SNARE localization and Golgi morphology data. (A) Fluorescence imaging of mNG-Snc1 in glo3Δgcs1Δ strains with GLO3 or glo3 mutants (K233E/K234E/K235E or K251E/K252E/K255E) on a plasmid. Scale bar represents 2 μm. (B) Strip plot showing the percentage of abnormal structures (tubules and rings) with mean (black bar) observed in each strain. Mutating the first lysine cluster resulted in cells exhibiting a significant difference from wild type. Significance was determined using a Mann-Whitney test comparing wild-type and mutant strains. (C) Bar graph showing number of mNG-Snc1 ring structures with standard deviation (black lines) in each strain. (D) Fluorescence imaging of mNG-Bet1 in glo3Δgcs1Δ strains with GLO3 or glo3 mutants (K233E/K234E/K235E or K251E/K252E/K255E) on a plasmid. Scale bar represents 2 μm. (E) Strip plot showing percentage of abnormal structures (tubules and rings) with standard deviation observed in each strain. Although we sometimes observe abnormal structures, we do not find a significant difference, as determined by a Mann-Whitney test. (F) Bar graph showing number of mNG-Bet1 ring structures with standard deviation (black lines) in each strain.

Figure 5.

β′-COP is a molecular platform on Golgi membranes. Model for the interaction between β′-COP (blue ribbons; WD-repeat domains and solenoid shown), Arf1 (pink ribbons with N-terminal amphipathic helix shown as cylinder), γ-COP appendage (green ribbons), and Glo3 (GAP domain as red ribbons and BoCCS region as red line).
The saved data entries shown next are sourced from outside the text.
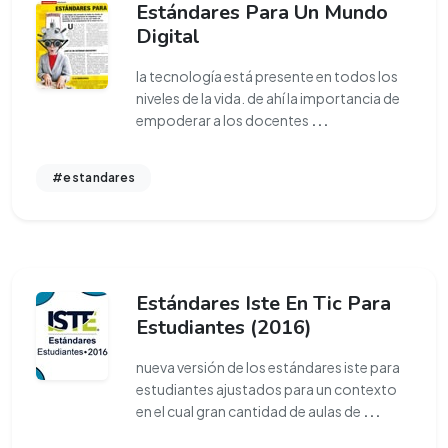
Estándares Para Un Mundo
Digital
la tecnología está presente en todos los
niveles de la vida. de ahí la importancia de
empoderar a los docentes
...
#estandares
Estándares Iste En Tic Para
Estudiantes (2016)
nueva versión de los estándares iste para
estudiantes ajustados para un contexto
en el cual gran cantidad de aulas de
...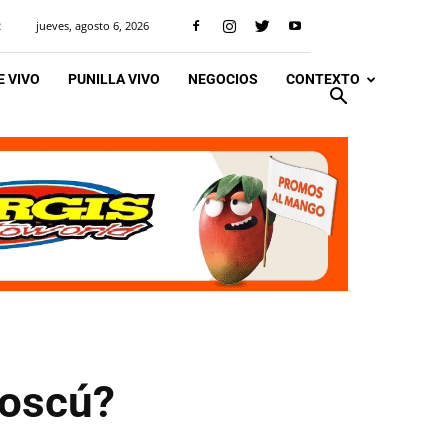
jueves, agosto 6, 2026
R
 VIVO
PUNILLA VIVO
NEGOCIOS
CONTEXTO
Moscú?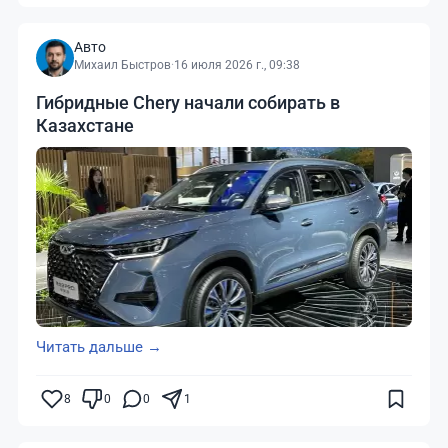
Авто
Михаил Быстров
·
16 июля 2026 г., 09:38
Гибридные Chery начали собирать в
Казахстане
Читать дальше →
8
0
0
1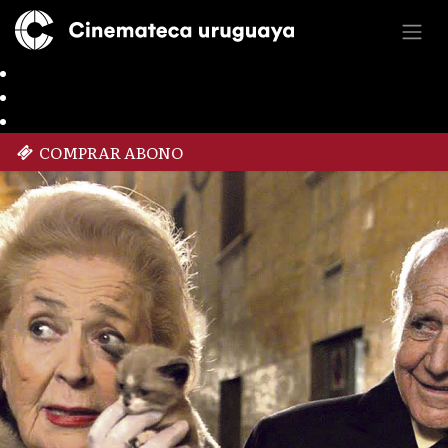
COMPRAR ABONO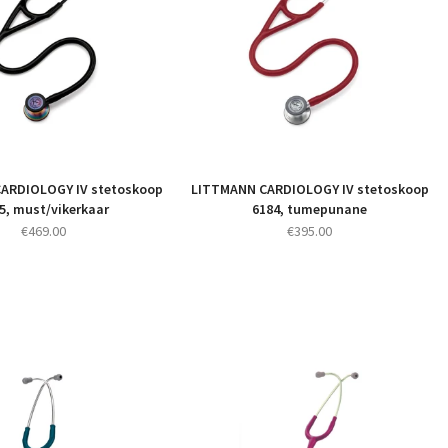
ARDIOLOGY IV stetoskoop
LITTMANN CARDIOLOGY IV stetoskoop
5, must/vikerkaar
6184, tumepunane
€
469.00
€
395.00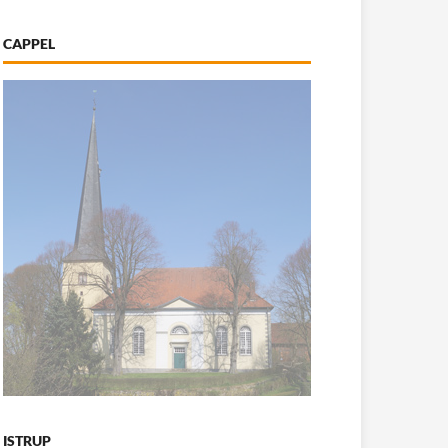
CAPPEL
ISTRUP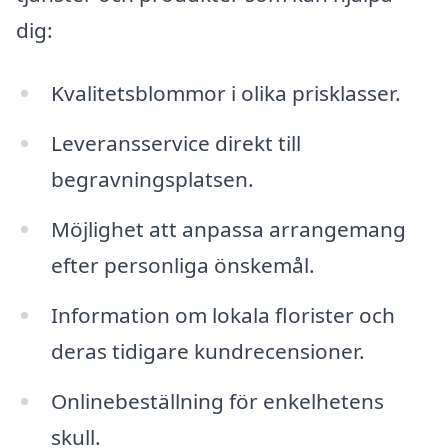
dig:
Kvalitetsblommor i olika prisklasser.
Leveransservice direkt till
begravningsplatsen.
Möjlighet att anpassa arrangemang
efter personliga önskemål.
Information om lokala florister och
deras tidigare kundrecensioner.
Onlinebeställning för enkelhetens
skull.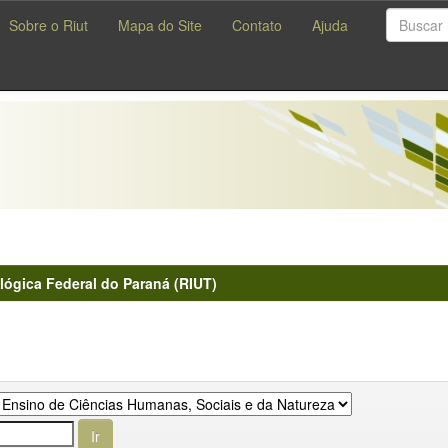
Sobre o Riut
Mapa do Site
Contato
Ajuda
lógica Federal do Paraná (RIUT)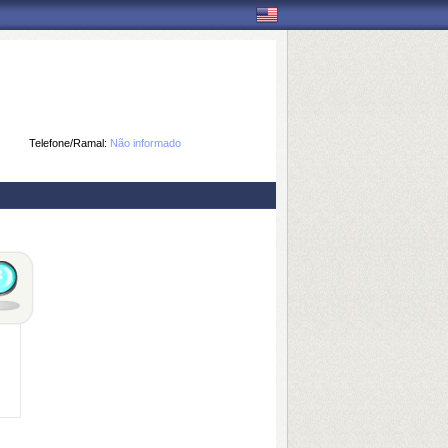
Telefone/Ramal:
Não informado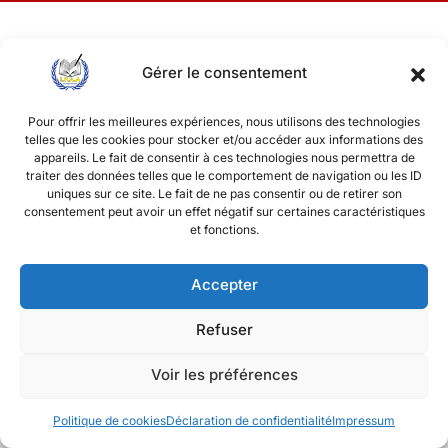
Gérer le consentement
Gallery Photo 8
Pour offrir les meilleures expériences, nous utilisons des technologies
telles que les cookies pour stocker et/ou accéder aux informations des
appareils. Le fait de consentir à ces technologies nous permettra de
traiter des données telles que le comportement de navigation ou les ID
Published
26 juillet 2018
uniques sur ce site. Le fait de ne pas consentir ou de retirer son
consentement peut avoir un effet négatif sur certaines caractéristiques
et fonctions.
Accepter
Copyright © 2026 Ifaa. All Rights Reserved.
Refuser
Voir les préférences
Politique de cookies
Déclaration de confidentialité
Impressum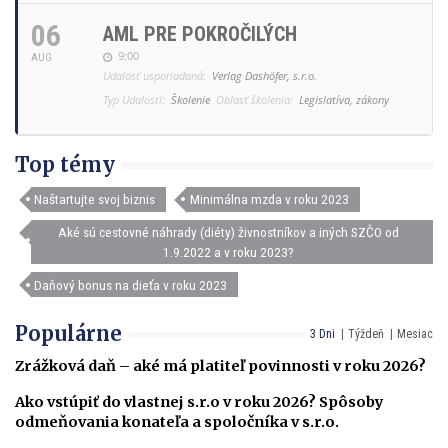
06
AML PRE POKROČILÝCH
9:00
AUG
Udalosť usporiadaná:
Verlag Dashöfer, s.r.o.
Typ Udalosti:
Školenie
Oblasť školenia:
Legislatíva, zákony
Top témy
Naštartujte svoj biznis
Minimálna mzda v roku 2023
Aké sú cestovné náhrady (diéty) živnostníkov a iných SZČO od
1.9.2022 a v roku 2023?
Daňový bonus na dieťa v roku 2023
Populárne
3 Dni
Týždeň
Mesiac
Zrážková daň – aké má platiteľ povinnosti v roku 2026?
Ako vstúpiť do vlastnej s.r.o v roku 2026? Spôsoby
odmeňovania konateľa a spoločníka v s.r.o.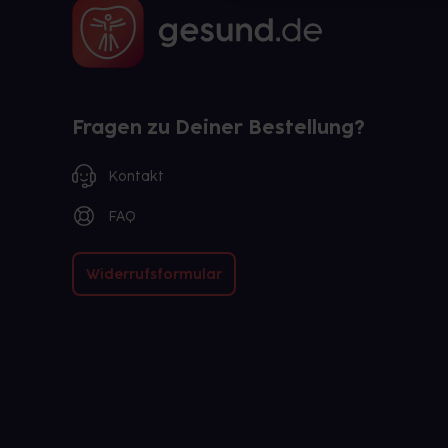
Fragen zu Deiner Bestellung?
Kontakt
FAQ
Widerrufsformular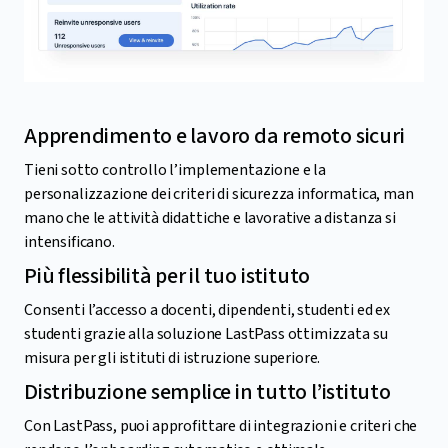
Apprendimento e lavoro da remoto sicuri
Tieni sotto controllo l’implementazione e la
personalizzazione dei criteri di sicurezza informatica, man
mano che le attività didattiche e lavorative a distanza si
intensificano.
Più flessibilità per il tuo istituto
Consenti l’accesso a docenti, dipendenti, studenti ed ex
studenti grazie alla soluzione LastPass ottimizzata su
misura per gli istituti di istruzione superiore.
Distribuzione semplice in tutto l’istituto
Con LastPass, puoi approfittare di integrazioni e criteri che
The dashed line marks the start of Glo3 GRM region; its position and orientation remain unknown, but it is predicted to have a C-terminal amphipathic helix that may insert into the membrane. The dilysine motif in transmembrane cargoes is shown as grey cylinders. The position of γ-COP was generated based on cryo-ET reconstructions of COPI (PDB ID 5NZS). Our data suggest that the first Glo3 lysine cluster (K233/K234/K235) may interact with the D437/D450 patch on the C-terminal β′-COP propeller, and the second cluster (K251/K252/K255) may interact with the N-terminal β′-COP propeller. γ-COP appendage also binds Glo3; γ-COP F836 is implicated in binding, but the Glo3 residues remain unknown.